This is from Applications of the Derivative under Curvilinear Motion:
So a rocket follows a path given by y=x-(1/90)x^3. Distance in km.
If the horizontal velocity is Vx=x, find the magnitude and direction of the velocity when the rocket hits the ground, if time is in minutes.
So I have so far = I do the product rule
dx/dy=1-(1/90)x^3 + x-(1/30)x^2(dx/dt)
So then I multiply by 90 to get rid of the 90 and 30.
So I have now
Vy=-x^3+90X-0.1x^3
Gives me now
Vy = -1.1x^3+90x
I am stuck at this part and I don't know if I did this correct??
How do I solve with Vx=x???
Can someone direct me in the right direction.
Thanks
Joanne
OK I kinda somewhat understand. what I am not getting is that you have dy/dt is that not Vy?? Why sub in the V, is what I am lost on now?

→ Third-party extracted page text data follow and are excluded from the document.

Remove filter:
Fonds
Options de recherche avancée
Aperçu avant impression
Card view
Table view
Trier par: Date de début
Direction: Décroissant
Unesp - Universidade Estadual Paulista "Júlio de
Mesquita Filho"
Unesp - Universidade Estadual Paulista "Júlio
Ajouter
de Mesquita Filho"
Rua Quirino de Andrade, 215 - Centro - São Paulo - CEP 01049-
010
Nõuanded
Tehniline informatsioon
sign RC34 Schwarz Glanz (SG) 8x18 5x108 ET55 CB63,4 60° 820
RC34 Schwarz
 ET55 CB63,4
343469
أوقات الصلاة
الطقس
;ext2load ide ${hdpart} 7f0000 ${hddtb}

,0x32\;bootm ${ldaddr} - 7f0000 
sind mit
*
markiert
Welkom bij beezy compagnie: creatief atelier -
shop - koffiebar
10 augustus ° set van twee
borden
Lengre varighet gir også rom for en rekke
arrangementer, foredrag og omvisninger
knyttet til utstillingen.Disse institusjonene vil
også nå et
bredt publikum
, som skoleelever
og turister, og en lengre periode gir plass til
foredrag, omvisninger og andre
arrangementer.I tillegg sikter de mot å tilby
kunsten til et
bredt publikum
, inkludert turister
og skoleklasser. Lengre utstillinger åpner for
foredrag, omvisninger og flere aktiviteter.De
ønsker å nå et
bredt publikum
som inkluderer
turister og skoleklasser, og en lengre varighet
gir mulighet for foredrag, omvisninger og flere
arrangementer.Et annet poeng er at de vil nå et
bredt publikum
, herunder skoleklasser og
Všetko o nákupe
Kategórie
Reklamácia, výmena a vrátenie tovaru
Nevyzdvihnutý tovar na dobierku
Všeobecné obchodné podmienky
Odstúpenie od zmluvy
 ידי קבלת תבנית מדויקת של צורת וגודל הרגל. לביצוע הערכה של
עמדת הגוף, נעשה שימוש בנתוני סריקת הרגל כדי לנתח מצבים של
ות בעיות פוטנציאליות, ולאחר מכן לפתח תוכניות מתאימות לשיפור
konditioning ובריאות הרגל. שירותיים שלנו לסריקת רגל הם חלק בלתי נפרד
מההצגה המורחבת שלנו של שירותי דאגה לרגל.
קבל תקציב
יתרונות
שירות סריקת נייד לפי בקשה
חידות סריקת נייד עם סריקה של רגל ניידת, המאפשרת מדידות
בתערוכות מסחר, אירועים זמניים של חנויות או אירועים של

Sorry to keep asking, something is not clear to me here.
Ok looking at it and going over it. the -18.9734 us tge Vy component of it.
V is the resultant in a way then? correct?
I think my confusion is this:
dy/dx is Vy and your saying dy/dt is the same as Vy. So dx/dy is Vx and dx/dt is the same correct??
But regarding to time, it's the dy or dx over dt correct?? to still solve Vy or Vx? See the teacher never really covered this in class.
My book does not explain it that well, so I think this is where my confusion is. Trying to find info online is not that helpful either.
Jo
I do appreciate the help very much!